On 25 July, Dudakovic's defensive situation grew critical. He was still being pounded by TG-1 and OG "Pauk" when TG-3 and TG-4 launched a new attack toward Bugar and Izačić, breaking through the 502nd Mountain Brigade before being contained in front of Izačić and Gata Ilidza. OG "Pauk" and TG-1's continuing drive had brought the SVK another 2 kilometres into the pocket since 23 July, and it had seized key positions at Pecka Brda, Liskovac, and Krivaja. The key passes at Pećigrad and Skokovi were seriously threatened as the SVK offensive approached its apex.
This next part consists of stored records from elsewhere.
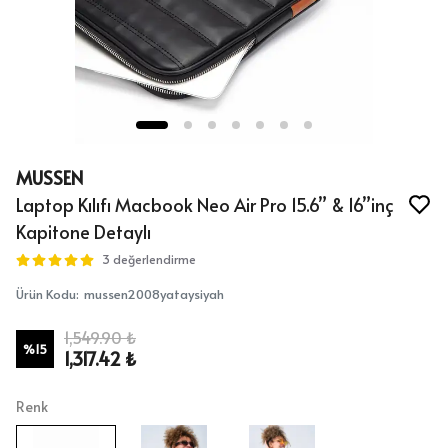
MUSSEN
Laptop Kılıfı Macbook Neo Air Pro 15.6” & 16”inç
Kapitone Detaylı
3 değerlendirme
Ürün Kodu
:
mussen2008yataysiyah
1,549.90 ₺
%
15
1,317.42 ₺
Renk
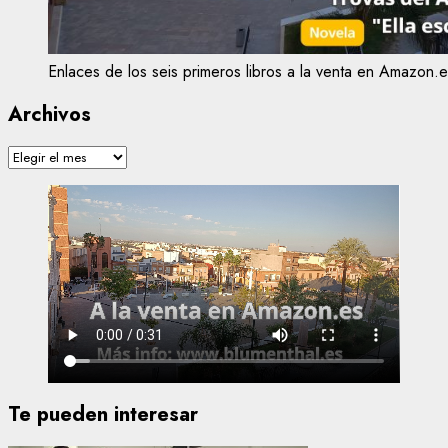
Enlaces de los seis primeros libros a la venta en Amazon.e
Archivos
Archivos
Te pueden interesar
Serb troops were within 5 kilometres of Coralici airfield and Cazin, and, on 26 July, Abdić confidently announced the transformation of the Autonomous Province of Western Bosnia into the Republic of Western Bosnia. General Dudaković would later describe this SVK offensive as his most difficult experience of the war.

== Aftermath ==
After the successful 1st phase, SVK and NOZB were preparing for the 2nd phase, in which they were supposed to capture Cazin, But due to the great danger on the horizon from the Croats, SVK withdrawn from Republic of Western Bosnia in August. Croats begin Operation Storm, in which they occupy almost the entire Republic of Serbian Krajina. The Republic of Western Bosnia was left fighting alone until the fall of Velika Kladuša on 7th August.